There is evidence that there really is no such thing as a placebo effect since all measurements of the so called effect are self-reported, subjective assessment of symptoms and there is no way to control for self-deception or desire to please those administering a trial by reporting improvement.
Even the study in the article you cite, references for its support that there is a placebo effect a study has demonstrated says:
Recent research shows that placebo effects are genuine psychobiological events attributable to the overall therapeutic context … There is also evidence that placebo effects can exist in clinical practice, even if no placebo is given. [emphasis added]
Which really supports the idea that increased therapeutic interaction with any sort of “health care provider” woo or otherwise, can reduce stress and anxiety which also can contribute to a perceived reduction of symptoms and at best a reduction in stress related chemicals in the body. All of which could be achieved through better access to established medical practices, even if it just to discuss symptoms and progress with no treatment whatsoever.
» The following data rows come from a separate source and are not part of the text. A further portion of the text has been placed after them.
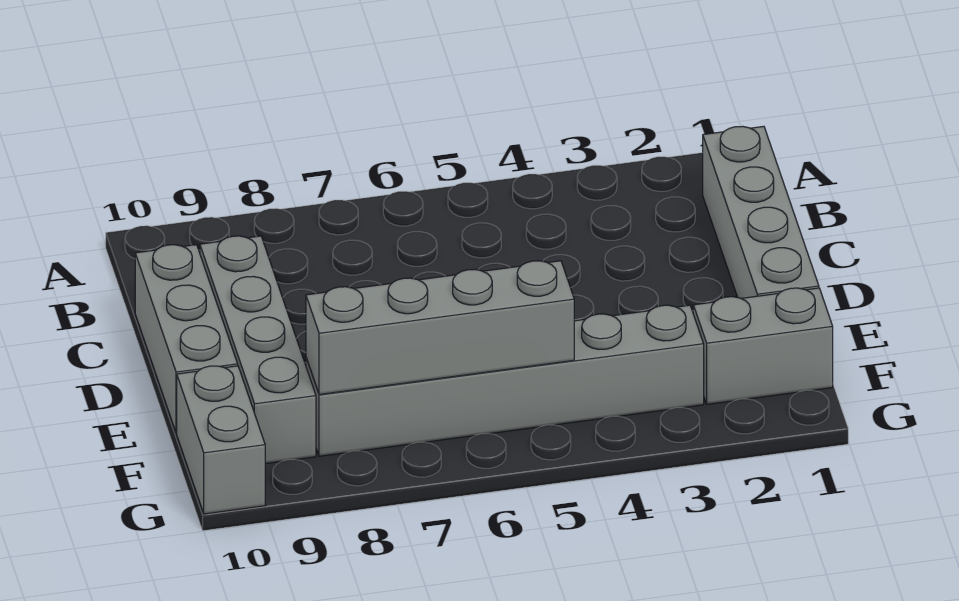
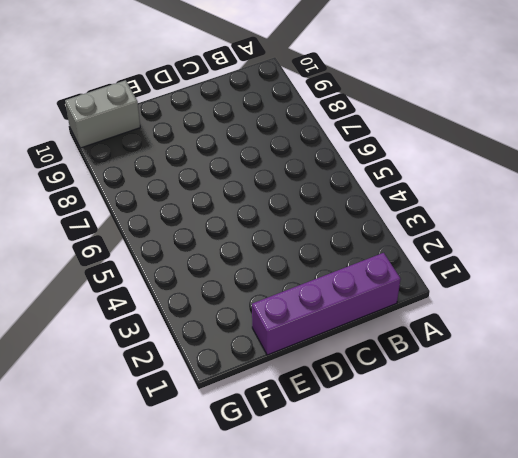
purple brick B1:E1 level 1 -> grey brick B1:E1 level 1
none -> grey brick C9:F9 level 1
none -> grey brick C10:E10 level 1

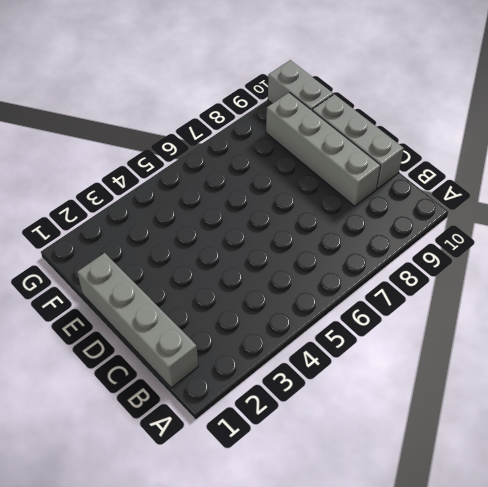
none -> grey brick F1:F2 level 1
none -> grey brick F3:F8 level 1

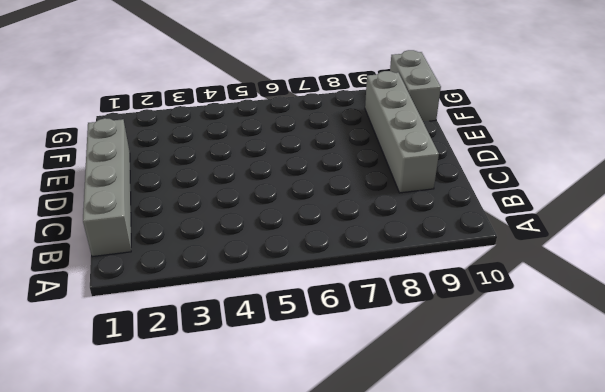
none -> grey brick C10:E10 level 1
none -> grey brick F1:F2 level 1

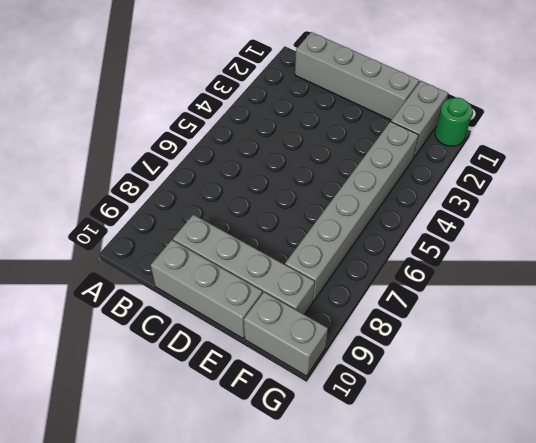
green round brick G1 level 1 -> none
none -> grey brick F5:F8 level 2

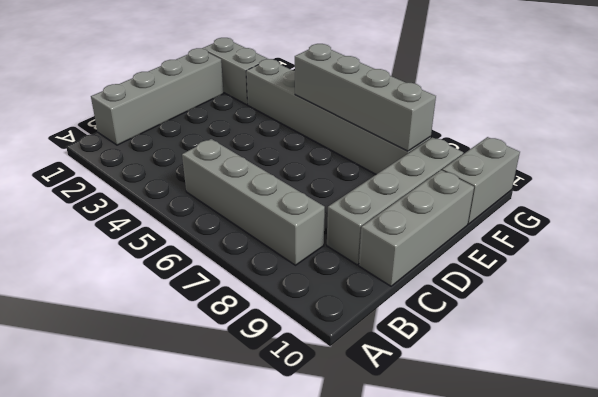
grey brick B5:B8 level 1 -> none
There is, however a problem here. By training, I’m a geologist. There was a time when Continental Drift Theory, aka Plate Tectonics, was considered crackpot pseudo-science. Today, it’s accepted as (pardon the term) gospel in Geology.
The solution, of course, is the use of these techniques in an objective, blind test, to see if any differences can be detected.
Every once in a while, there’s a nugget of truth wrapped in layers of crack-pottery. It may be worth looking at it, on the chance that this may be the case. . .
Keep in mind that the comment you replied to was the statement:
“We need systems of communication that support a distinction between pseudoscience and critical thinking”
On this …
Actually, there has been a lot of research to suggest that a substantial percentage of published papers are just outright inaccurate. People who are commenting about pseudoscience online should be paying close attention to this …
what evidence we do have shows almost universally that peer review is a waste of time and resources and that it really doesn’t achieve very much at all. It doesn’t effectively guarantee accuracy, it fails dismally at predicting importance, and its not really supporting any effective filtering. If I appeal to authority I’ll go for one with some domain credibility, lets say the Cochrane Reviews which conclude the summary of a study of peer review with “At present, little empirical evidence is available to support the use of editorial peer review as a mechanism to ensure quality of biomedical research.” Or perhaps Richard Smith, a previous editor of the British Medical Journal, who describes the quite terrifying ineffectiveness of referees in finding errors deliberately inserted into a paper. Smith’s article is a good entry into to the relevant literature as is a Research Information Network study that notably doesn’t address the issue of whether peer review of papers helps to maintain accuracy despite being broadly supportive of the use of peer review to award grants.